A few more and there's a funeral program for your Aunt Peggy -- you pick the date.

"It looks very legitimate,” said Kenny Colbert, president of The Employers Association in south Charlotte.

He said the detail on the doctor's notes is enough to fool most bosses.

“The reason they're out of work here, it says accident last Wednesday, it's got the dates and the limitations and the reasons they need to be out of work,” he explained. “It's good. It's a good fake.”

Throw in the fact that HPPA laws don't let employers call the doctor to check, and that's a free day off. But on the jury duty summons -- not so quick.

Colbert said with no seal or logo, it looks like what it is -- a phony.

“As an employer, I would certainly question this one and say I smell a rat here,” he said.

Colbert said the funeral program looks dicey too -- very plain with no logo for the funeral home. But, he said, funeral leave is a touchy area and hard to prove.

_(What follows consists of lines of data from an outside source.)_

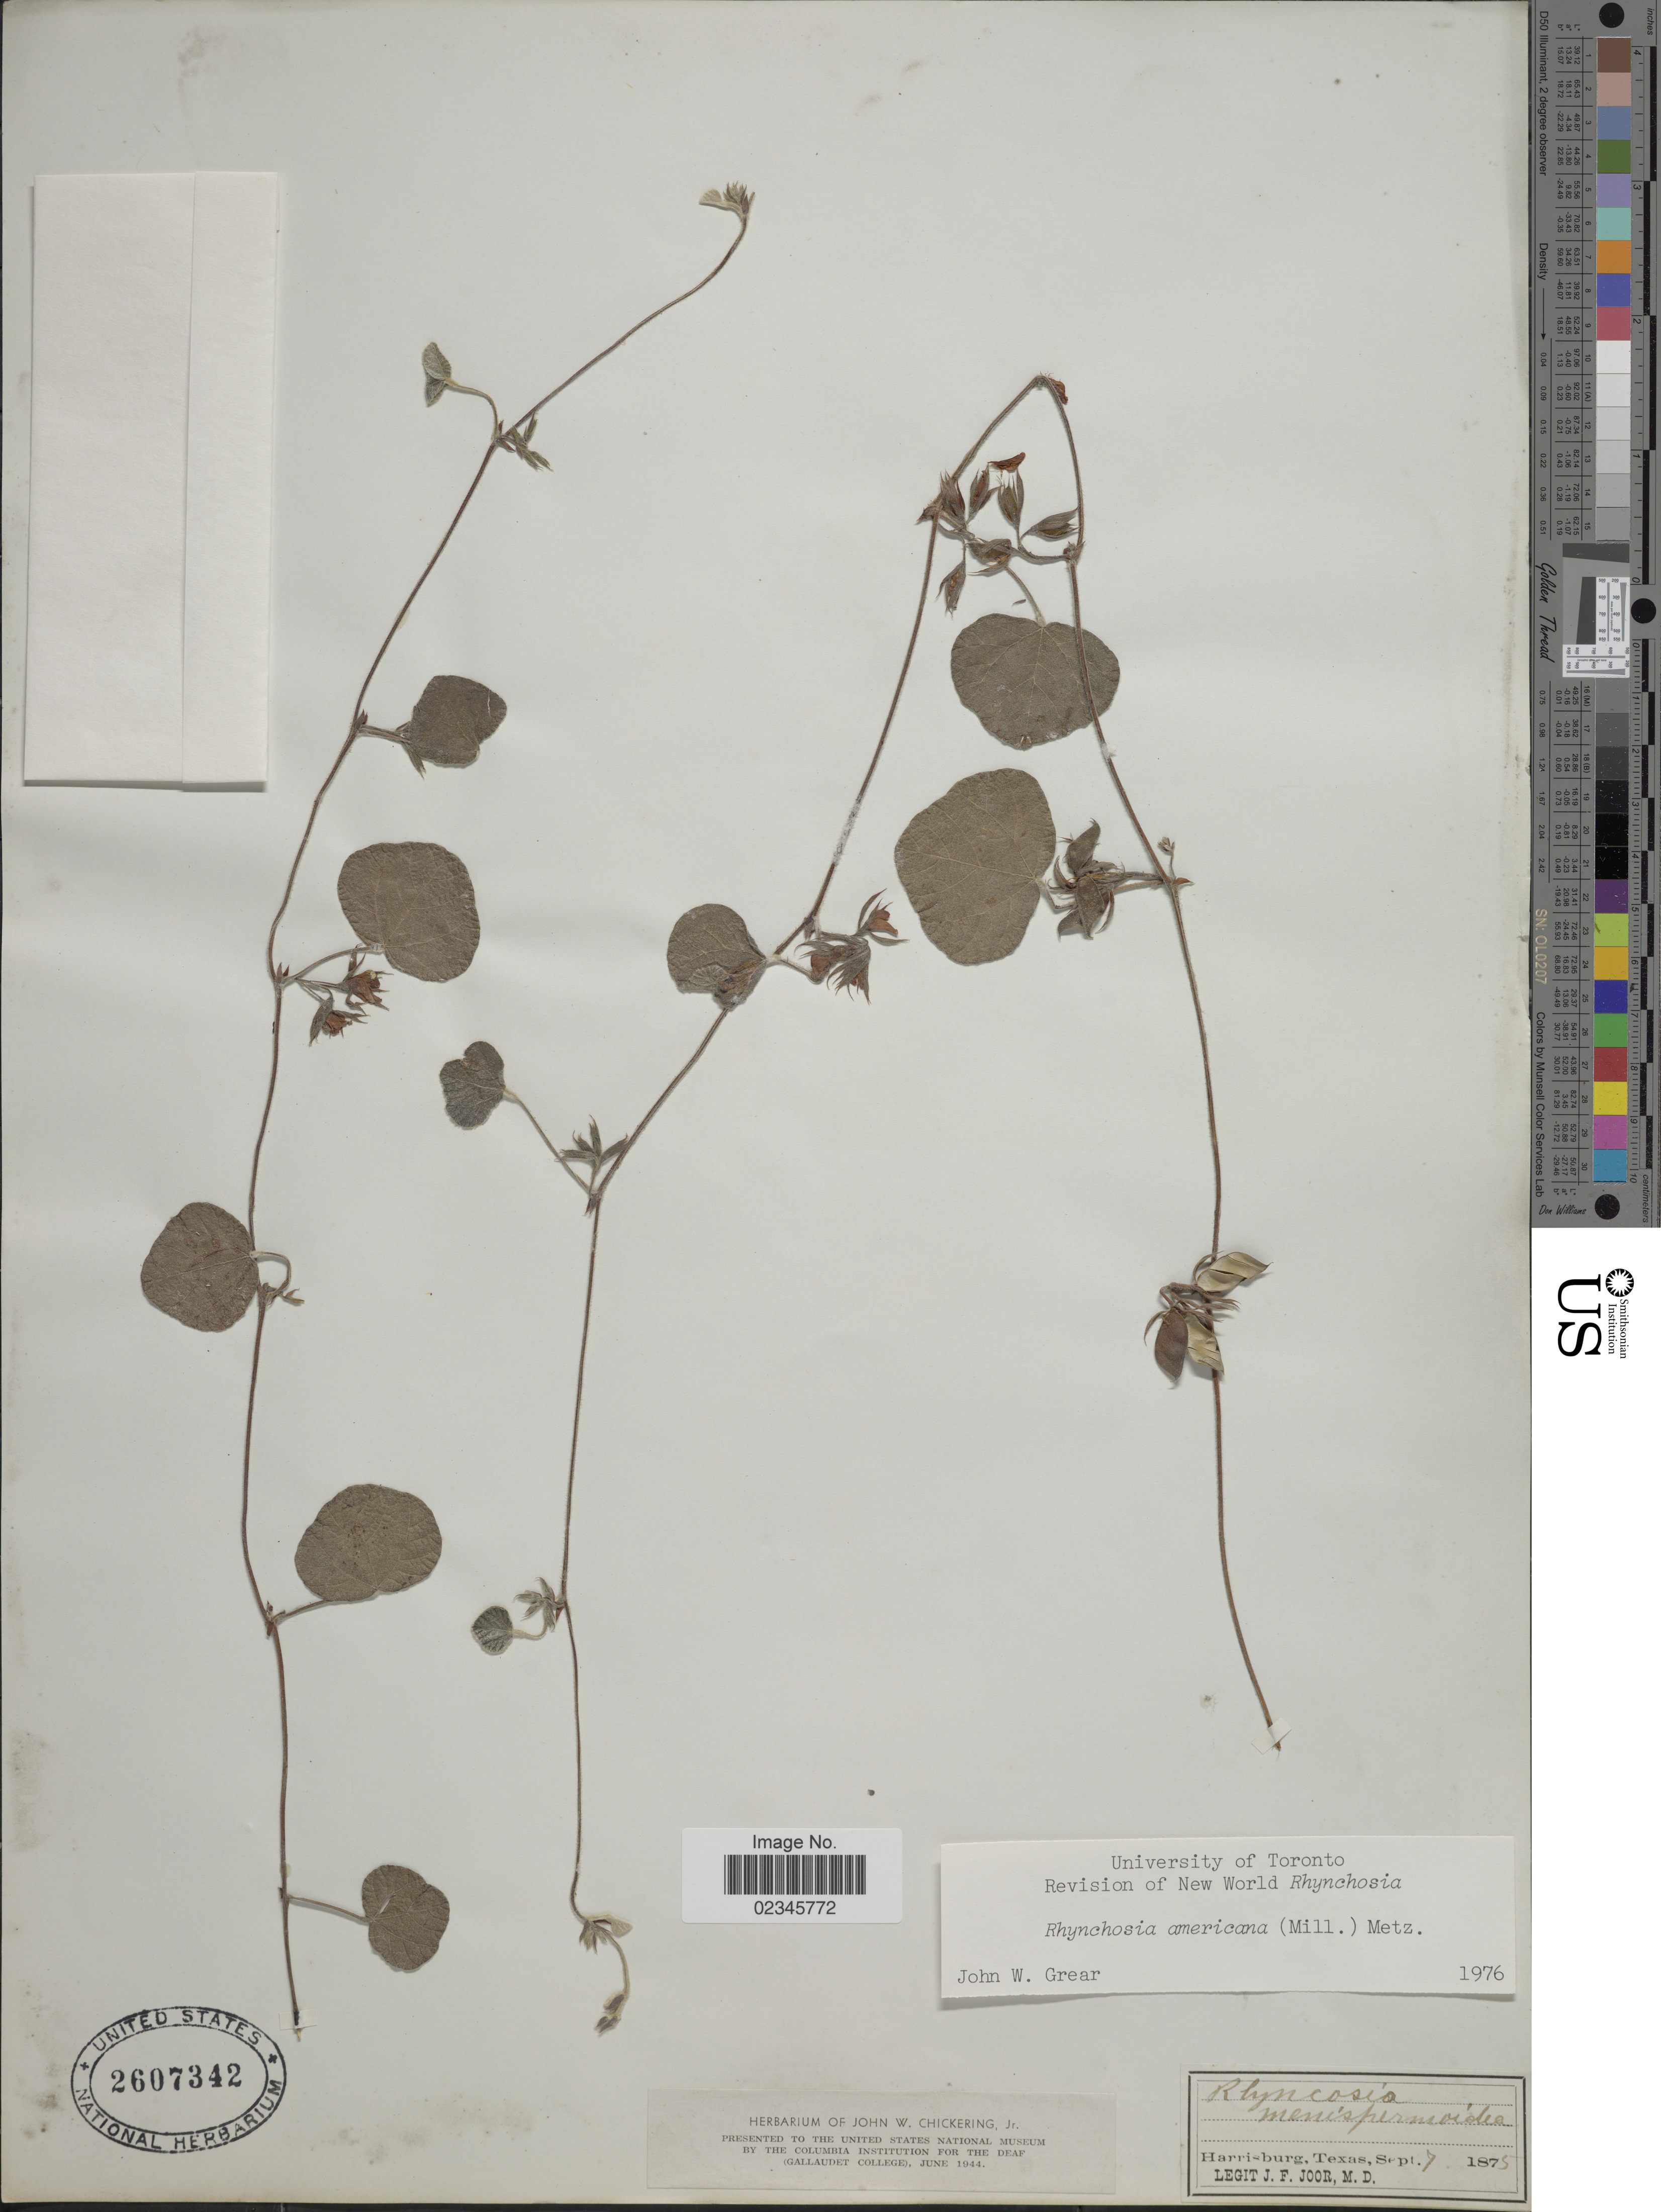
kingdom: Plantae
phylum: Tracheophyta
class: Magnoliopsida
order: Fabales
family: Fabaceae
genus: Rhynchosia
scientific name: Rhynchosia americana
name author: (Mill.) Metz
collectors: J. F. Joor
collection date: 1875-09-07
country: United States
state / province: Texas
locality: Harrisburg.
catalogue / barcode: US 2607342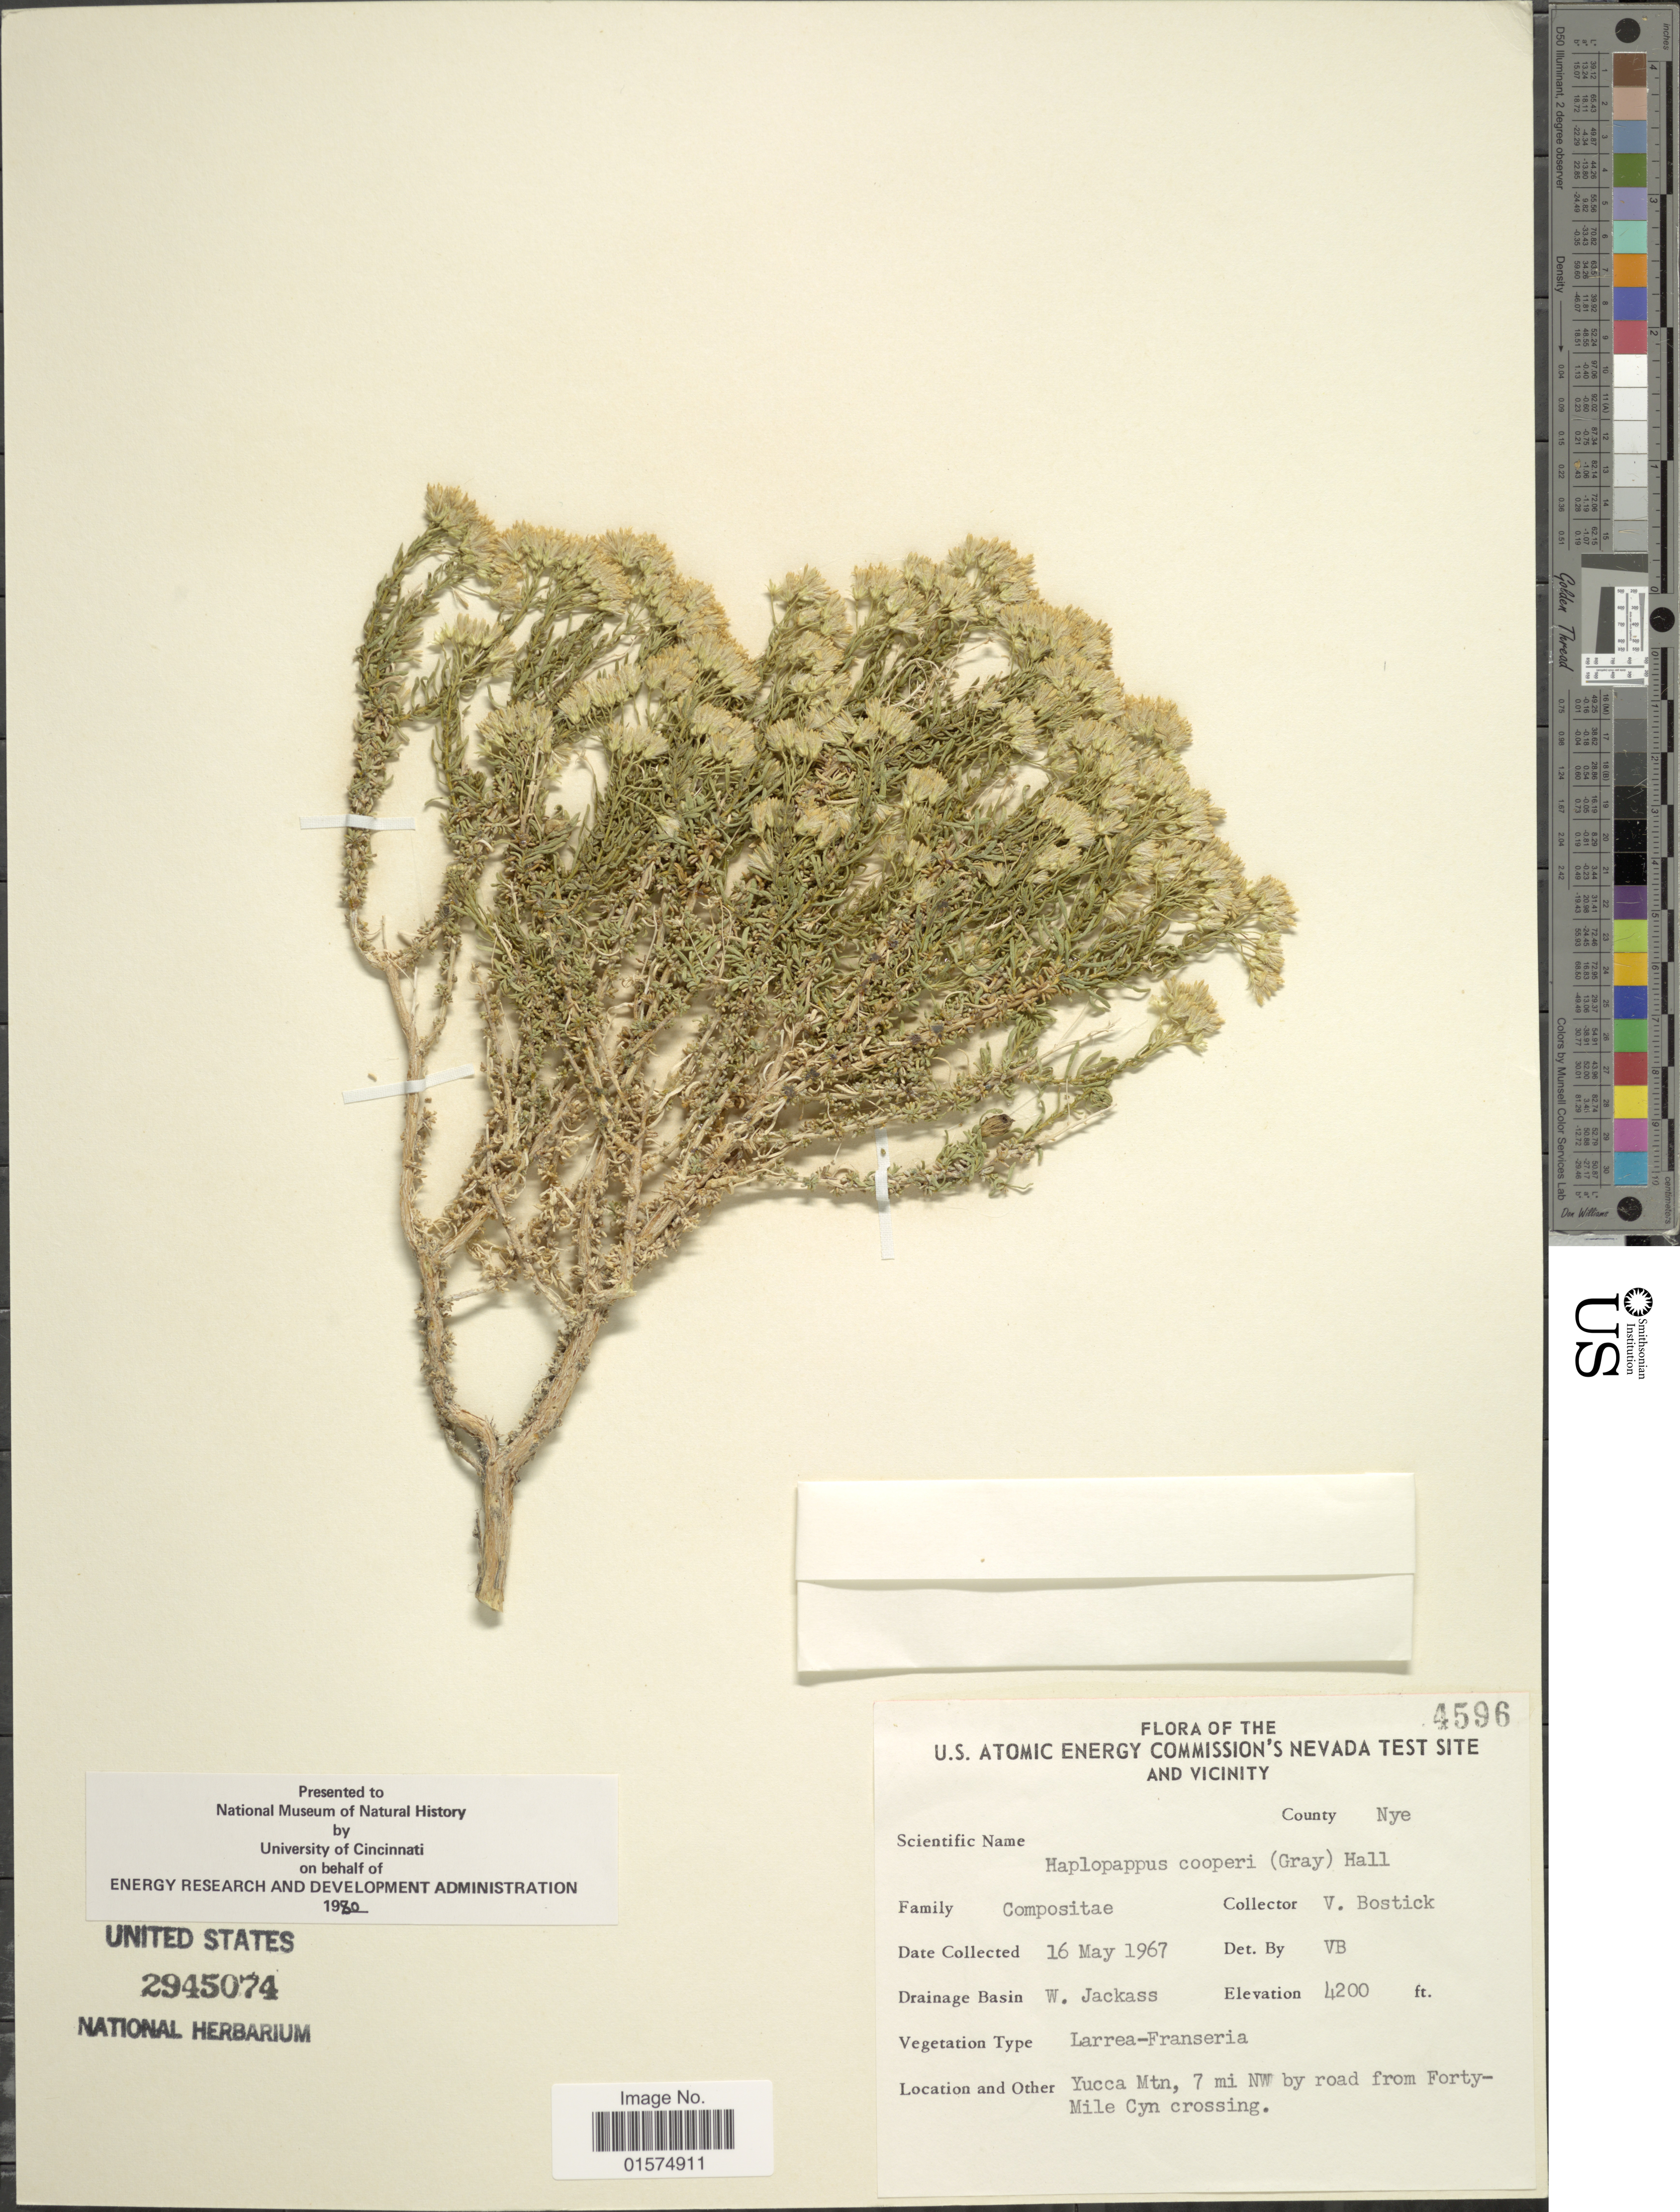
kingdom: Plantae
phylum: Tracheophyta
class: Magnoliopsida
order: Asterales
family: Asteraceae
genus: Ericameria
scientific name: Ericameria cooperi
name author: (A. Gray) Hall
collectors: V. Bostick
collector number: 4596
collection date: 1967-05-16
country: United States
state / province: Nevada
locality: U.S. Atomic Energy Commission's Nevada Test Site and vicinity. County Nye. Drainage Basin W. Jackass. Yucca Mtn, 7 mi NW by road from Forty-Mile Cyn crossing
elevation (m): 1280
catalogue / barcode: US 2945074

“What some employers will actually do is, I’ve seen them go to these steps is, ‘I want you to bring a copy of a death certificate,’ or ‘I want you to bring an obit from a newspaper,’ or something from a funeral home,” he said.

Colbert says 60 percent of companies in the Charlotte area have a use-it-or-lose-it sick day policy, which can contribute to abuse. He said a better option is to let those days roll over or buy them back at a reduced rate.

The Web site offering these notes clearly says, "for entertainment use only". But be warned, at most companies a fake note could be grounds for dismissal.

“If they're falsifying that, what else are they falsifying in the workplace?” Colbert said. Colbert also had this suggestion for employers -- make your own sick forms and tell your workers they have to have the doctor fill those out.

By the way, Mondays and Fridays are the top days for calling in sick. Bosses know that and tend to get more suspicious on those days.